The estimate was reviewed by H. Samuel Papenfuss, Deputy 
Assistant Director for Budget Analysis.

                  VI. EVALUATION OF REGULATORY IMPACT

    In compliance with rule XXVI (11)(b) of the Standing Rules 
of the Senate, it is the opinion of the Committee that no 
significant additional regulatory impact will be incurred in 
carrying out the provisions of this legislation.

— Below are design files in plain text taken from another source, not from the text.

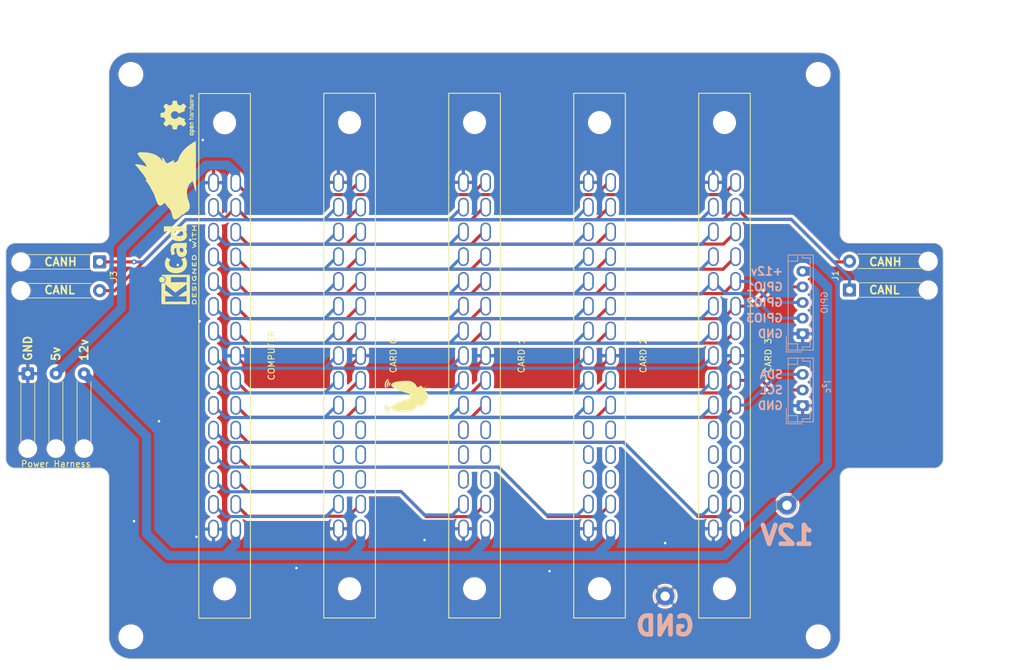
<source format=kicad_pcb>
(kicad_pcb
	(version 20240108)
	(generator "pcbnew")
	(generator_version "8.0")
	(general
		(thickness 1.6)
		(legacy_teardrops no)
	)
	(paper "A4")
	(layers
		(0 "F.Cu" signal)
		(31 "B.Cu" signal)
		(32 "B.Adhes" user "B.Adhesive")
		(33 "F.Adhes" user "F.Adhesive")
		(34 "B.Paste" user)
		(35 "F.Paste" user)
		(36 "B.SilkS" user "B.Silkscreen")
		(37 "F.SilkS" user "F.Silkscreen")
		(38 "B.Mask" user)
		(39 "F.Mask" user)
		(40 "Dwgs.User" user "User.Drawings")
		(41 "Cmts.User" user "User.Comments")
		(42 "Eco1.User" user "User.Eco1")
		(43 "Eco2.User" user "User.Eco2")
		(44 "Edge.Cuts" user)
		(45 "Margin" user)
		(46 "B.CrtYd" user "B.Courtyard")
		(47 "F.CrtYd" user "F.Courtyard")
		(48 "B.Fab" user)
		(49 "F.Fab" user)
		(50 "User.1" user)
		(51 "User.2" user)
		(52 "User.3" user)
		(53 "User.4" user)
		(54 "User.5" user)
		(55 "User.6" user)
		(56 "User.7" user)
		(57 "User.8" user)
		(58 "User.9" user)
	)
	(setup
		(stackup
			(layer "F.SilkS"
				(type "Top Silk Screen")
			)
			(layer "F.Paste"
				(type "Top Solder Paste")
			)
			(layer "F.Mask"
				(type "Top Solder Mask")
				(thickness 0.01)
			)
			(layer "F.Cu"
				(type "copper")
				(thickness 0.035)
			)
			(layer "dielectric 1"
				(type "core")
				(thickness 1.51)
				(material "FR4")
				(epsilon_r 4.5)
				(loss_tangent 0.02)
			)
			(layer "B.Cu"
				(type "copper")
				(thickness 0.035)
			)
			(layer "B.Mask"
				(type "Bottom Solder Mask")
				(thickness 0.01)
			)
			(layer "B.Paste"
				(type "Bottom Solder Paste")
			)
			(layer "B.SilkS"
				(type "Bottom Silk Screen")
			)
			(copper_finish "None")
			(dielectric_constraints no)
		)
		(pad_to_mask_clearance 0)
		(allow_soldermask_bridges_in_footprints no)
		(pcbplotparams
			(layerselection 0x00010fc_ffffffff)
			(plot_on_all_layers_selection 0x0000000_00000000)
			(disableapertmacros no)
			(usegerberextensions no)
			(usegerberattributes yes)
			(usegerberadvancedattributes yes)
			(creategerberjobfile yes)
			(dashed_line_dash_ratio 12.000000)
			(dashed_line_gap_ratio 3.000000)
			(svgprecision 6)
			(plotframeref no)
			(viasonmask no)
			(mode 1)
			(useauxorigin no)
			(hpglpennumber 1)
			(hpglpenspeed 20)
			(hpglpendiameter 15.000000)
			(pdf_front_fp_property_popups yes)
			(pdf_back_fp_property_popups yes)
			(dxfpolygonmode yes)
			(dxfimperialunits yes)
			(dxfusepcbnewfont yes)
			(psnegative no)
			(psa4output no)
			(plotreference yes)
			(plotvalue yes)
			(plotfptext yes)
			(plotinvisibletext no)
			(sketchpadsonfab no)
			(subtractmaskfromsilk no)
			(outputformat 1)
			(mirror no)
			(drillshape 1)
			(scaleselection 1)
			(outputdirectory "")
		)
	)
	(net 0 "")
	(net 1 "+5V")
	(net 2 "/CARD_EN_0")
	(net 3 "/CARD_EN_1")
	(net 4 "/CARD_EN_2")
	(net 5 "/CARD_EN_3")
	(net 6 "GND")
	(net 7 "+12V")
	(net 8 "/CARD_SEL_0")
	(net 9 "/CARD_SEL_1")
	(net 10 "/CARD_SEL_2")
	(net 11 "/CARD_SEL_3")
	(net 12 "/I2C_CLK")
	(net 13 "/I2C_SDA")
	(net 14 "/SPI_CLK")
	(net 15 "/SPI_SDA1")
	(net 16 "/SPI_SDA2")
	(net 17 "/SPI_SDO")
	(net 18 "/SPI_SDA3")
	(net 19 "/GPIO1")
	(net 20 "/SPI_SDA4")
	(net 21 "/GPIO2")
	(net 22 "/GPIO3")
	(net 23 "/UNUSED1")
	(net 24 "/UNUSED2")
	(net 25 "/UNUSED3")
	(net 26 "/UNUSED4")
	(net 27 "/CANH")
	(net 28 "/CANL")
	(net 29 "unconnected-(U102-CARD_EN2-Pad5)")
	(net 30 "unconnected-(U102-CARD_SEL2-Pad6)")
	(net 31 "unconnected-(U102-CARD_EN3-Pad7)")
	(net 32 "unconnected-(U102-CARD_SEL3-Pad8)")
	(net 33 "unconnected-(U102-CARD_EN4-Pad9)")
	(net 34 "unconnected-(U102-CARD_SEL4-Pad10)")
	(net 35 "unconnected-(U103-CARD_EN2-Pad5)")
	(net 36 "unconnected-(U103-CARD_SEL2-Pad6)")
	(net 37 "unconnected-(U103-CARD_EN3-Pad7)")
	(net 38 "unconnected-(U103-CARD_SEL3-Pad8)")
	(net 39 "unconnected-(U103-CARD_EN4-Pad9)")
	(net 40 "unconnected-(U103-CARD_SEL4-Pad10)")
	(net 41 "unconnected-(U104-CARD_EN2-Pad5)")
	(net 42 "unconnected-(U104-CARD_SEL2-Pad6)")
	(net 43 "unconnected-(U104-CARD_EN3-Pad7)")
	(net 44 "unconnected-(U104-CARD_SEL3-Pad8)")
	(net 45 "unconnected-(U104-CARD_EN4-Pad9)")
	(net 46 "unconnected-(U104-CARD_SEL4-Pad10)")
	(net 47 "unconnected-(U105-CARD_EN2-Pad5)")
	(net 48 "unconnected-(U105-CARD_SEL2-Pad6)")
	(net 49 "unconnected-(U105-CARD_EN3-Pad7)")
	(net 50 "unconnected-(U105-CARD_SEL3-Pad8)")
	(net 51 "unconnected-(U105-CARD_EN4-Pad9)")
	(net 52 "unconnected-(U105-CARD_SEL4-Pad10)")
	(footprint "KenwoodFox:fennec_logo_solid_small" (layer "F.Cu") (at -11 6.5 90))
	(footprint "Symbol:KiCad-Logo2_5mm_SilkScreen" (layer "F.Cu") (at -47.5 -14.5 90))
	(footprint "MountingHole:MountingHole_3.5mm" (layer "F.Cu") (at 55 -45))
	(footprint "KenwoodFox:KITSUNE_LOGO" (layer "F.Cu") (at -49.5 -28 90))
	(footprint "MountingHole:MountingHole_3.5mm" (layer "F.Cu") (at -55 -45))
	(footprint "MountingHole:MountingHole_3.5mm" (layer "F.Cu") (at 55 45))
	(footprint "KenwoodFox:EBM15DSEH" (layer "F.Cu") (at 40 0 90))
	(footprint "Connector_Wire:SolderWire-0.5sqmm_1x02_P4.6mm_D0.9mm_OD2.1mm_Relief" (layer "F.Cu") (at 60 -10.5 90))
	(footprint "Connector_Wire:SolderWire-0.5sqmm_1x02_P4.6mm_D0.9mm_OD2.1mm_Relief" (layer "F.Cu") (at -60 -15 -90))
	(footprint "MountingHole:MountingHole_3.5mm" (layer "F.Cu") (at -55 45))
	(footprint "KenwoodFox:EBM15DSEH" (layer "F.Cu") (at 20 0 90))
	(footprint "Symbol:OSHW-Logo2_7.3x6mm_SilkScreen" (layer "F.Cu") (at -47.5 -38.5 90))
	(footprint "KenwoodFox:EBM15DSEH" (layer "F.Cu") (at -20 0 90))
	(footprint "Connector_Wire:SolderWire-0.25sqmm_1x03_P4.5mm_D0.65mm_OD2mm_Relief" (layer "F.Cu") (at -71.5 2.875))
	(footprint "KenwoodFox:EBM15DSEH"
		(layer "F.Cu")
		(uuid "faf094db-95c8-41a5-80c7-d0c16068d723")
		(at -40 0.04 90)
		(property "Reference" "U101"
			(at -40.25 -5 90)
			(unlocked yes)
			(layer "F.SilkS")
			(hide yes)
			(uuid "cd01d16c-661c-4c8c-9f65-7d7458a8148f")
			(effects
				(font
					(size 1 1)
					(thickness 0.15)
				)
			)
		)
		(property "Value" "COMPUTER"
			(at 0.04 7.5 90)
			(unlocked yes)
			(layer "F.SilkS")
			(uuid "787603d2-9ae5-4aef-81e8-b99417151bd4")
			(effects
				(font
					(size 1 1)
					(thickness 0.15)
				)
			)
		)
		(property "Footprint" "KenwoodFox:EBM15DSEH"
			(at 0 0 90)
			(unlocked yes)
			(layer "F.Fab")
			(hide yes)
			(uuid "2a0f8db0-6db0-45f5-b97c-f40669c96d7f")
			(effects
				(font
					(size 1.27 1.27)
				)
			)
		)
		(property "Datasheet" ""
			(at 0 0 90)
			(unlocked yes)
			(layer "F.Fab")
			(hide yes)
			(uuid "6ac6e94f-8261-4eb7-9111-8c359a525e33")
			(effects
				(font
					(size 1.27 1.27)
				)
			)
		)
		(property "Description" ""
			(at 0
... [439634 chars truncated]
</source>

                    VII. SECTION-BY-SECTION ANALYSIS

Section 1: Short title

    This section provides the short title for the Act, the 
``Small Business Access to Capital and Efficiency Act'' or the 
``Small Business ACE Act.''

Section 2: Appraisal thresholds

    This section amends section 502(3)(E)(ii) of the Small 
Business Investment Act of 1958 (15 U.S.C. 696(3)(E)(ii)) by 
updating the SBA's 504/CDC loan guaranty program's commercial 
real estate threshold to parallel the threshold set by Federal 
banking regulators for conventional commercial real estate 
loans.
    This section does not specify a dollar amount for 504 
commercial real estate loans, but rather modernizes the statute 
to match the 504 appraisal threshold to the lowest level set by 
the Federal banking regulators, should they differ. Currently, 
the regulators have together set this level at $500,000 as of 
April 9, 2018. This language is important to ensure lenders who 
provide SBA products along with their conventional products--
most of whom are federally regulated--do not have an added 
layer of complexity managing two different appraisal 
thresholds, while guaranteeing small business borrowers who 
cannot obtain credit elsewhere are not required to get an 
appraisal on loans that conventional borrowers do not have to 
obtain. This language also provides long-term clarity and 
certainty to lenders and borrowers by unifying the 504 
program's appraisal threshold with the Federal banking 
regulators threshold moving forward.